The show boasts a super ensemble and they include Hadley Fraser as the drama’s director, Amy Lennox as his wife, John Marquez as producer, Shira Haas in a key role, and Benjamin Walker as Myrtle’s real-life estranged husband who plays a similar role in the play within-the play.

Yes, that’s Broadway’s Benjamin Walker who broke through in Bloody, Bloody Andrew Jackson. I thought he’d been lost to movies and television. Great to see him treading the boards again.

Sheridan Smith with the ‘Opening Night’ company
Sheridan Smith with the ‘Opening Night’ company

Opening Night is messy. It is raw. But it’s also fresh.

Van Hove and Wainwright continued working on Opening Night after it opened, so I’m wondering whether they fixed whatever it was that so upset the critics and those audience members who walked out of previews.

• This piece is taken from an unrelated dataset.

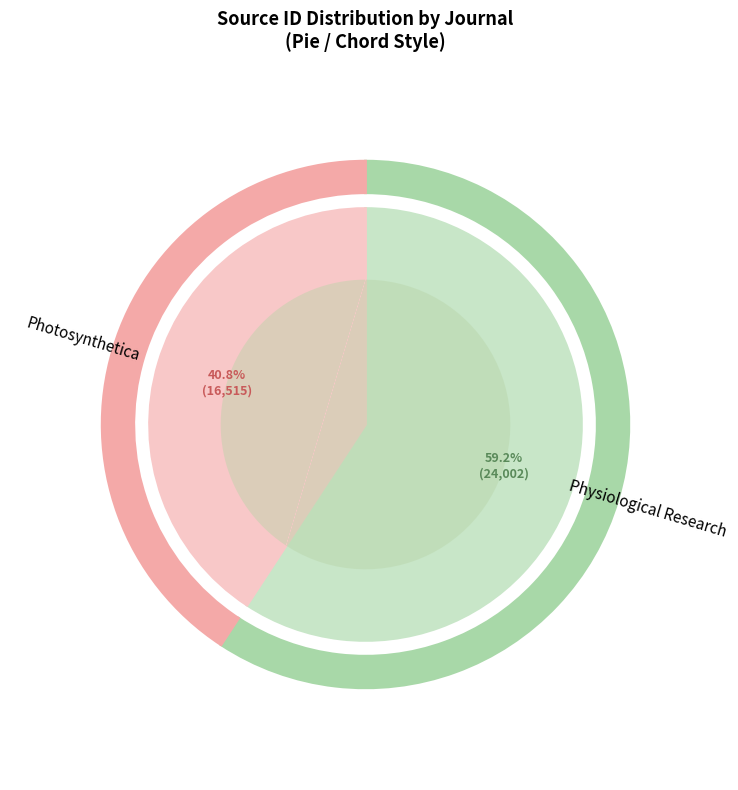

What percentage is the Physiological Research slice, to the nearest percent?

59%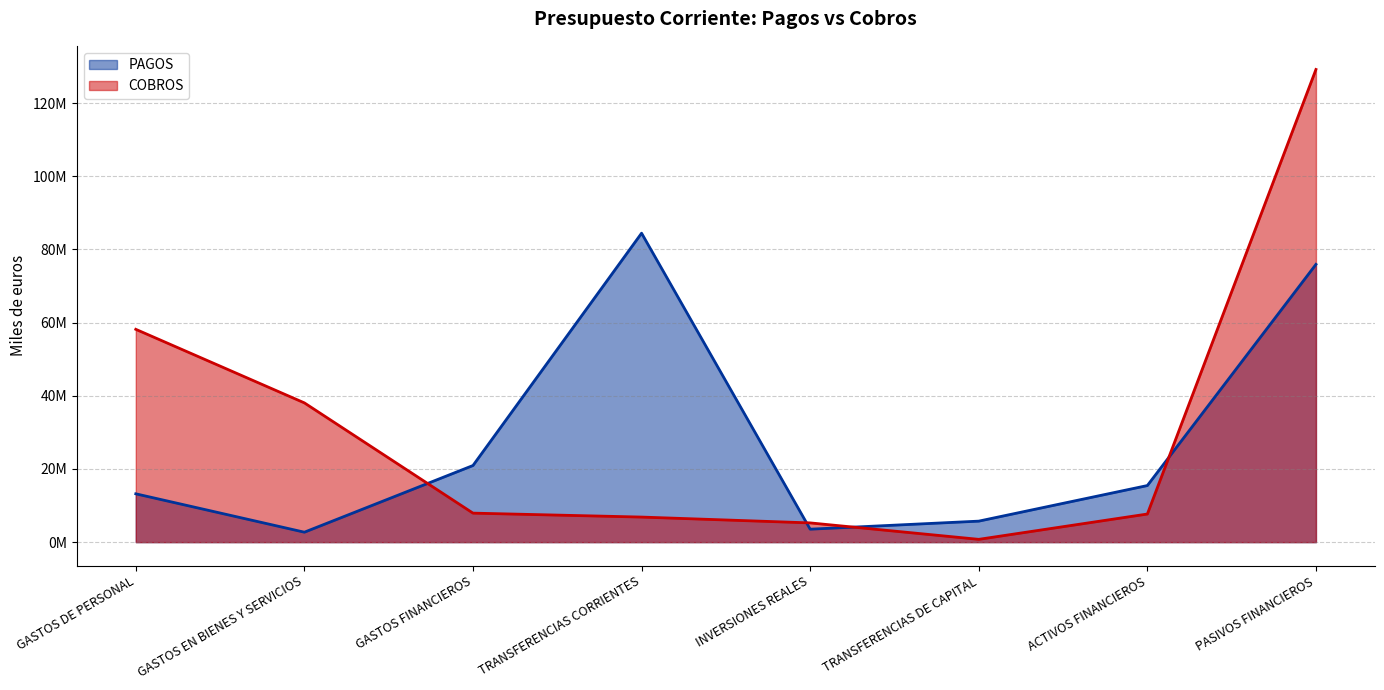

Which label corresponds to the smallest value in the chart?

TRANSFERENCIAS DE CAPITAL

It may well be that, perhaps I got it more than most because I know the Cassavettes film pretty well.

The shock of the new often, well, shocks. That’s something theatre should do. It need not be the usual formula all of the darn time.

Eugene O’Neill’s landmark drama Long Day’s Journey Into Night opened at Wyndham’s Theatre earlier this week.

It was written in “tears and blood” in 1941 but O’Neill, who died in 1953, decreed that it not be staged in his lifetime. It reached Broadway in 1956.

I’ve seen many iterations that have featured actors playing James Tyrone, the tight-fisted thespian summering in a house he loves but his wife, the convent-educated Mary Tyrone, loathes. Over many years I have caught the following thespians play James and Mary Tyrone: Jack Lemmon and Bethel Leslie [Kevin Spacey played James Jr.]; Jason Robards and Colleen Dewhurst; Brian Denney and Vanessa Redgrave [Philip Seymour Hoffman played James Jr.] and Gabriel Byrne and Jessica Lange [Michael Shannon as James Jr.]. And that’s just on Broadway. I’ve watched several versions here in London.

Director Jeremy Herrin brings Succession’s Brian Cox as James Tyrone and Patricia Clarkson as Mary Tyrone. Daryl McCormack and Laurie Kynaston play their sons James Jr and Edmund. They’re a fractured family; all of them gripped by one addiction or another.

(L-R) Louisa Harland, Daryl McCormack, Brian Cox, Patricia Clarkson and Laurie Kynaston at opening night of ‘Long Day’s Journey Into Night’
(L-R) Louisa Harland, Daryl McCormack, Brian Cox, Patricia Clarkson and Laurie Kynaston at opening night of ‘Long Day’s Journey Into Night’

But it’s Mary, the blessed mother, that they tip-toe around. She tries to hide her dependence on her medicine -morphine- by claiming it soothes the rheumatism in her hands. The causes are deeper than that. The cause is her family.

I had an interesting conversation during the interval. An actress friend wondered whether the going was a tad slow. She asked whether we expect things to happen right now. Should she slow herself down and let the play come to her.

I suggested she sit still and take in the play. She apologized and told me that of late she and her children have watched a lot of fast-paced movies and that she’d forgotten that real life isn’t like the movies.

In the acts that followed I could see the actress I conversed with totally absorbed, hypnotized even, as she watched Patrica Clarkson give Mary’s poetic soliloquy.

‘Long Day’s Journey Into Night’ with Brian Cox and Patricia Clarkson
‘Long Day’s Journey Into Night’ with Brian Cox and Patricia Clarkson

I turned back to watching Clarkson and I too was soon under her spell.